------ Dataset ------

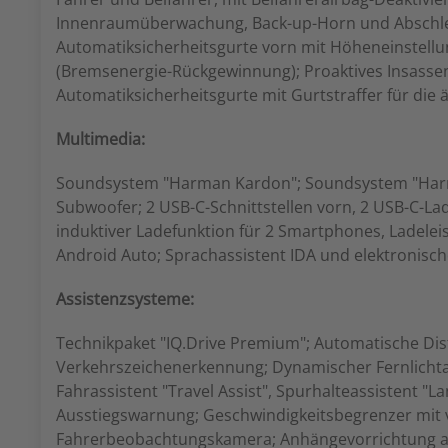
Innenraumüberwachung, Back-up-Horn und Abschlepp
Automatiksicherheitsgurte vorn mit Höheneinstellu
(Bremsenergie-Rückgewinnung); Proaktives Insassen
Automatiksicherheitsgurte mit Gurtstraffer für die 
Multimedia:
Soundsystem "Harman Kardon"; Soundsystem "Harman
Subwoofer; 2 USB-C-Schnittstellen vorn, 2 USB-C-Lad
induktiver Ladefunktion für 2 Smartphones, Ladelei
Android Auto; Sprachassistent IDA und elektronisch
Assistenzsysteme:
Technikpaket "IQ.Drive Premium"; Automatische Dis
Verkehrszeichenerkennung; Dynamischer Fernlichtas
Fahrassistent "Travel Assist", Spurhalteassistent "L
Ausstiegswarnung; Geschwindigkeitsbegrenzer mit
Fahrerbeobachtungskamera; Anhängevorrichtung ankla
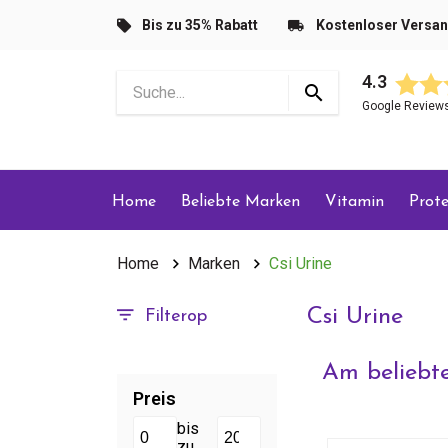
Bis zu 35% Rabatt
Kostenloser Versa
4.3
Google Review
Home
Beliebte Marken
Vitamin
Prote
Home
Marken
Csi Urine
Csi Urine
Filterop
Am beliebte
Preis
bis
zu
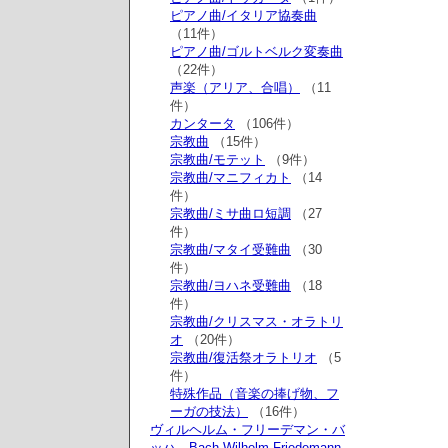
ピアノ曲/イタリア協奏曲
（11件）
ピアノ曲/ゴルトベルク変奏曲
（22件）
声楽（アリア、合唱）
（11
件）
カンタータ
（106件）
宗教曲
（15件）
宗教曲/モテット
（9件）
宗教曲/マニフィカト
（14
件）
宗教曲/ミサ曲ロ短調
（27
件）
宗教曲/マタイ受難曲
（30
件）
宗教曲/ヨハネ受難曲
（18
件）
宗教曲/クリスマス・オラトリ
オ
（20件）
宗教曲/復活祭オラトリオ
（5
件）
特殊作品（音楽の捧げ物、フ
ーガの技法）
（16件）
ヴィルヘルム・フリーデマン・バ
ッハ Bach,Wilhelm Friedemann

------
------ Dataset ------

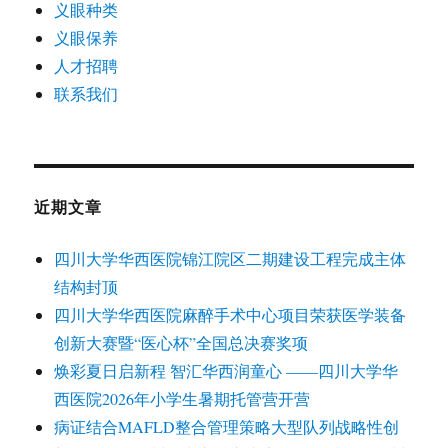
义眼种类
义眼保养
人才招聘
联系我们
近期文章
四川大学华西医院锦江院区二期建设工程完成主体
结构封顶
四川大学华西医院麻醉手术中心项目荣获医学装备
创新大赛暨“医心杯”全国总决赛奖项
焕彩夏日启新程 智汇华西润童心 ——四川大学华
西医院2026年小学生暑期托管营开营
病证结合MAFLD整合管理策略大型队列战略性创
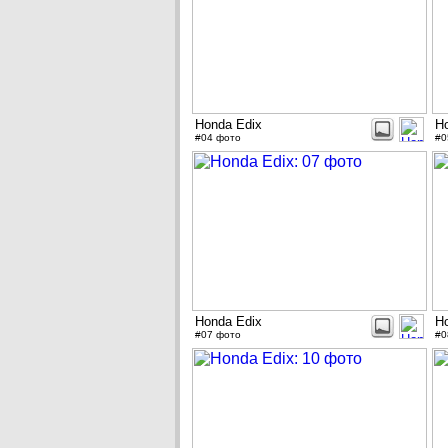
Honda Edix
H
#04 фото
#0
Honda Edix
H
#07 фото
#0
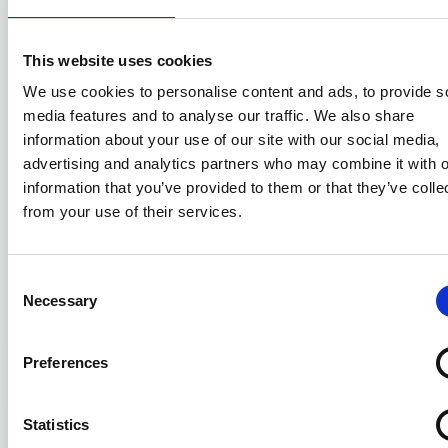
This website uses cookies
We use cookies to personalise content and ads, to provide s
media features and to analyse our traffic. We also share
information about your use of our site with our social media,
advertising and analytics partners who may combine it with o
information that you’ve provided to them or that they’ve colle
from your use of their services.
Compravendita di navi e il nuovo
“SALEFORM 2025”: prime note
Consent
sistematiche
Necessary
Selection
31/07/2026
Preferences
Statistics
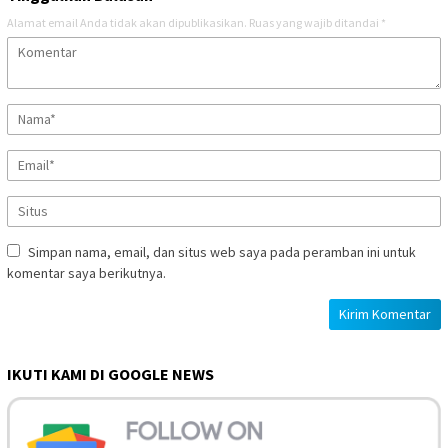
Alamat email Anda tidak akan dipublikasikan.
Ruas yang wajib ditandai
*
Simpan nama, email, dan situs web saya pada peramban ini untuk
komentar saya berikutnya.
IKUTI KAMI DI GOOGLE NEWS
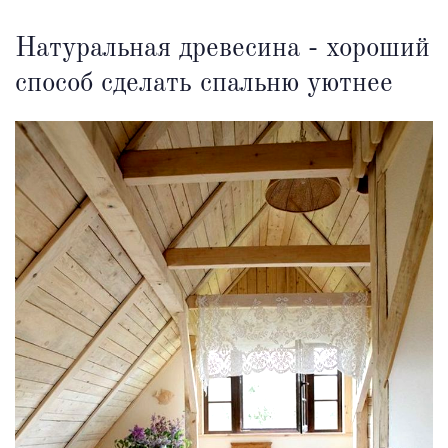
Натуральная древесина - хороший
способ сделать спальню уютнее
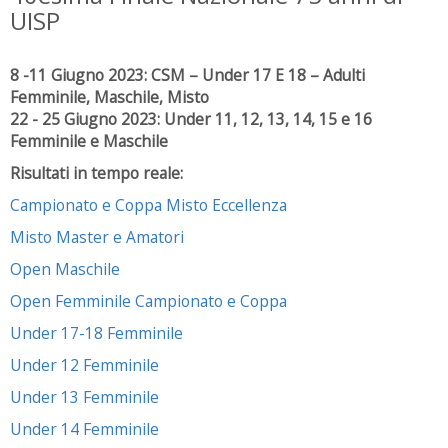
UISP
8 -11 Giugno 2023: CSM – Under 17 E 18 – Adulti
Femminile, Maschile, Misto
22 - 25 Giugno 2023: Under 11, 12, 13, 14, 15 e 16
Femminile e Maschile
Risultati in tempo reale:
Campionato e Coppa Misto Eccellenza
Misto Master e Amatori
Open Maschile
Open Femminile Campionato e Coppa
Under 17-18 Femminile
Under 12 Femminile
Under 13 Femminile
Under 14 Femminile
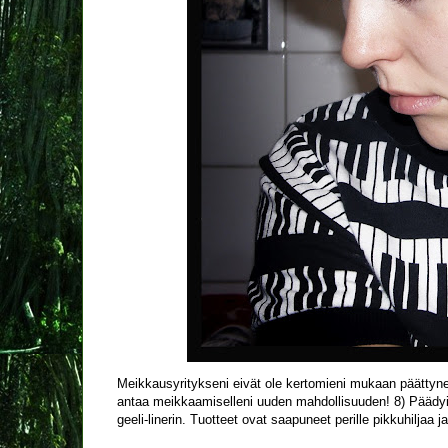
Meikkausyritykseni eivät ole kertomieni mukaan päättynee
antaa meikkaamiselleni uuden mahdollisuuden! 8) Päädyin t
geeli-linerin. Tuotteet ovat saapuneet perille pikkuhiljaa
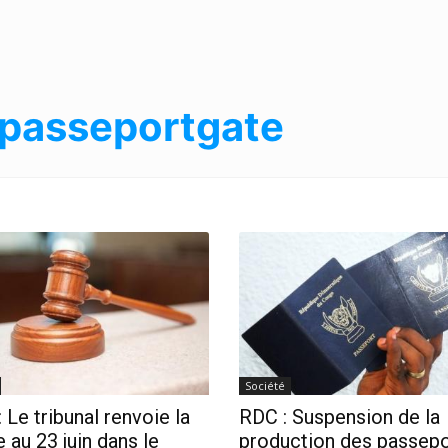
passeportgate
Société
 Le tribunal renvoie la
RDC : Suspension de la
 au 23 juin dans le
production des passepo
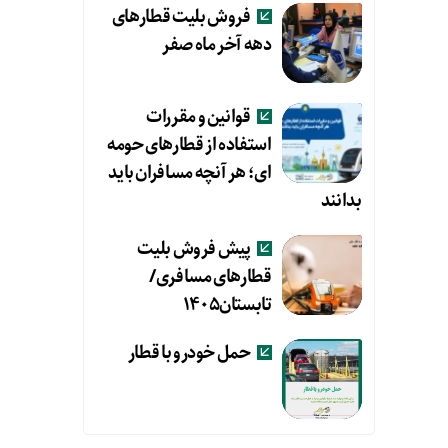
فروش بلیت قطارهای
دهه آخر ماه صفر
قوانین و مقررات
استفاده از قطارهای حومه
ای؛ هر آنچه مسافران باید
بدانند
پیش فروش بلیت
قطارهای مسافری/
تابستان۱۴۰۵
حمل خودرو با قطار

------
------ Dataset ------

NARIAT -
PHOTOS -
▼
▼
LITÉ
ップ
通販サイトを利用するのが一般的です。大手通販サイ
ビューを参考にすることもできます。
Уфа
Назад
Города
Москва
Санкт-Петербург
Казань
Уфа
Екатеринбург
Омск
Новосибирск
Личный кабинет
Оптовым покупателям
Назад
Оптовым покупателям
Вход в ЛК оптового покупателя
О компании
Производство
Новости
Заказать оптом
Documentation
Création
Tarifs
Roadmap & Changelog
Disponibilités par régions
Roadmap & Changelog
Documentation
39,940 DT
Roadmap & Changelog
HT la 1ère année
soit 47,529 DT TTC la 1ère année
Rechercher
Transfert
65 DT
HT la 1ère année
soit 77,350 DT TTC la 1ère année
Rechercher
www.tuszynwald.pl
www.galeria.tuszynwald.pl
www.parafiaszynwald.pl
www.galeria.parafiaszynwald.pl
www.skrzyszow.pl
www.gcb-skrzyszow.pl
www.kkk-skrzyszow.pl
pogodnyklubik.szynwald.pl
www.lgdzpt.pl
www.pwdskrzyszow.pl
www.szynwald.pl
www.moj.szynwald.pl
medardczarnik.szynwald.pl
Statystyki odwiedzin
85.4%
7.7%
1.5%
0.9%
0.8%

------

**Work item:** Please output the lines of the listing above as a numbered list, starting at the line that contains "Meikkausyritykseni eivät ole" and ending at the line that contains "حمل خودرو با قطار", with both included. Leave out blank lines and the pictures.

**Answer for the task:**
1. Meikkausyritykseni eivät ole kertomieni mukaan päättynee
2. antaa meikkaamiselleni uuden mahdollisuuden! 8) Päädyin t
3. geeli-linerin. Tuotteet ovat saapuneet perille pikkuhiljaa
4. passeportgate
5. Société
6.  Le tribunal renvoie la
7. RDC : Suspension de la
8.  au 23 juin dans le
9. production des passepo
10. فروش بلیت قطارهای
11. دهه آخر ماه صفر
12. قوانین و مقررات
13. استفاده از قطارهای حومه
14. ای؛ هر آنچه مسافران باید
15. بدانند
16. پیش فروش بلیت
17. قطارهای مسافری/
18. تابستان۱۴۰۵
19. حمل خودرو با قطار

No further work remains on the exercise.